Driving home afterwards I just felt… drained. Normally I can bounce back with a bit of alone time, but it didn’t seem to help. I feel almost like I’m at the end of my reservoir of being myself. I put online the comment that I was a bit sick of being ‘Ben’ – which is true at times; there’s a fair amount of self-loathing in the background at times, and it does spill forth when I’m particularly exhausted. Being the emotional guardian for the world is an amazing thing, and I really do feel whole when I am being the shoulder, the rock, the hand held outstretched, but I’m feeling stretched ever thinner and I’m afraid light is going to shine through.
In a true-to-form sense, of course, what worries me most about that is that I will be less helpful to others and that they will suffer because of it.
Yeah. I’m aware of what’s wrong with the above sentences.
Sigh. Psychiatry is affecting me more than it should. I don’t want to hug everyone now, which is a small blessing, but I want to be there for people like these, maybe for the people I know more but… this week I was told I’d be a superb clinician and that I’d be a wonderful doctor, one by a consultant specialist, the other by a patient’s family member. That was nice, and as I tried to joke to a med friend, “it’s all in the smiling eyes” (which by the way – how do people not get smiling eyes? How can you not smile with your eyes?) – but yeah. Like I’ve said before – clowns, you just need to be laughing on the outside.

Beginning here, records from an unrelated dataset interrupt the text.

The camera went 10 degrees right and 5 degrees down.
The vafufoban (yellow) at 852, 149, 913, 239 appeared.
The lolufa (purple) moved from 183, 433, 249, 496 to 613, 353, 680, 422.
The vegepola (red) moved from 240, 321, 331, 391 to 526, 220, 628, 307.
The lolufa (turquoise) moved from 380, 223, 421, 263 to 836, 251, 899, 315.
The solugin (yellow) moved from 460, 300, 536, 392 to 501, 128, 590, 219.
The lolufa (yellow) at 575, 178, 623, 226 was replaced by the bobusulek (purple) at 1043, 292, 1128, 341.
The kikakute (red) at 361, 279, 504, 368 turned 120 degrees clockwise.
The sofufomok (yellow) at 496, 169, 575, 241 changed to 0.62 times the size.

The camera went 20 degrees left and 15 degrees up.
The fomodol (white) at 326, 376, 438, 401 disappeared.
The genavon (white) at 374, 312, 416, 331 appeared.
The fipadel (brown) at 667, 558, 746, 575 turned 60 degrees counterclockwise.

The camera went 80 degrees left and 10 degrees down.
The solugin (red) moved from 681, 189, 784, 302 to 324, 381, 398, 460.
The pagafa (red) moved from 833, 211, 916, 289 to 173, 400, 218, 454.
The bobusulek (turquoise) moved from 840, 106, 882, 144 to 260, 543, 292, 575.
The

I have an exam in three and a bit weeks. After that, I will no doubt be social for a few days as we do the “yay finished” dance in company, and then after that, I think I might go write a few essays or something to let my brain vent and calm. I might go for a drive for a few hundred kilometres. I might take up music again. I might go and see a play. Whatever I do – maybe I’ll be able to salvage these walls.
Sure as hell it’d be difficult to build a new house at this stage.